In a four-page order dated Aug. 1, Ombudsman Samuel Martires suspended without pay for six months DA’s Assistant Secretary Kristine Evangelista, administrative officer Eunice Biblanias and chief accountant officer-in-charge Lolita Jamela, as well as FTI’s vice president for operations John Gabriel Benedict Trinidad III and budget division head Juanita Lualhati. It has been a week since the Ombudsman order was released, but there is no word yet from Malacañang on whether the suspension was implemented.
‘… it is time to ask whether these red onions really came from the farms in Central Luzon, and not previously imported and hoarded by the supplier-cooperative.’
The five face charges of grave misconduct, gross neglect of duty and conduct prejudicial to the best interest of the service, in connection with the alleged manipulation of onion prices and supply as well as FTI’s procurement of the staple from the Bonena Multi-Purpose Cooperative.
According to Martires, the DA entered into a memorandum of agreement (MOA) with FTI on a Kadiwa Food Hub project while FTI has also entered into an agreement with Bonena for the delivery of 8,845 sacks of onions.

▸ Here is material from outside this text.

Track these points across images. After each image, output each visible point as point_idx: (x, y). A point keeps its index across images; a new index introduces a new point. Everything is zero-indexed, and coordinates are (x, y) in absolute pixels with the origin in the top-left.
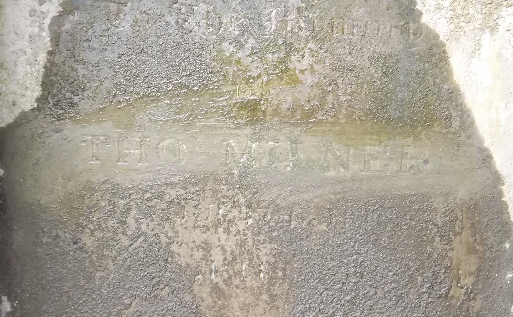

Among the violations listed by the Ombudsman were the questionable selection of the cooperative, noncompliance with the MOA, and “doubtful deliveries” by Bonena. The Ombudsman said evidence against these officials was “strong.”
A perusal of the one-page document titled “Computation of Payable to Bonena Multi-Purpose Cooperative, December 29, 2022,” which was prepared by FTI’s Juanita Lualhati and noted by Ma. Luisa D. Perez, would show that this questionable purchase bloated the cost of onions (P12,600 per 28-kilo bag) to P15,036 per bag due to additional items like handling, logistics, allowance for losses, agent’s commission, supervisory and distribution costs, and miscellaneous expenses.
The document says total payable by FTI to the supplier is P132,993,420. This means that to be able to sell red onions at Kadiwa stores for P170 per kilo, the government will have to shell out P537 a kilo, with government-subsidized loss of P367 per kilo. With 8,845 bags of 28 kilos each, the Marcos administration is in effect losing about P90.9 million just to prove to Filipinos that its Kadiwa stores can sell onions at the cheap price of P170 a kilo. No wonder a member of the Monetary Board, speaking to business reporters at a press conference a few weeks ago, concluded that the Kadiwa as a marketing project is not sustainable. We were not surprised that he disowned this statement the next day.
We urge the Ombudsman to continue prosecuting this case to its logical conclusion, and also look into the composition of Bonena’s membership. Are they really onion farmers from Nueva Ecija whom President Bongbong Marcos is sworn to help? With the Ombudsman talking about questionable deliveries, it is time to ask whether these red onions really came from the farms in Central Luzon, and not previously imported and hoarded by the supplier-cooperative.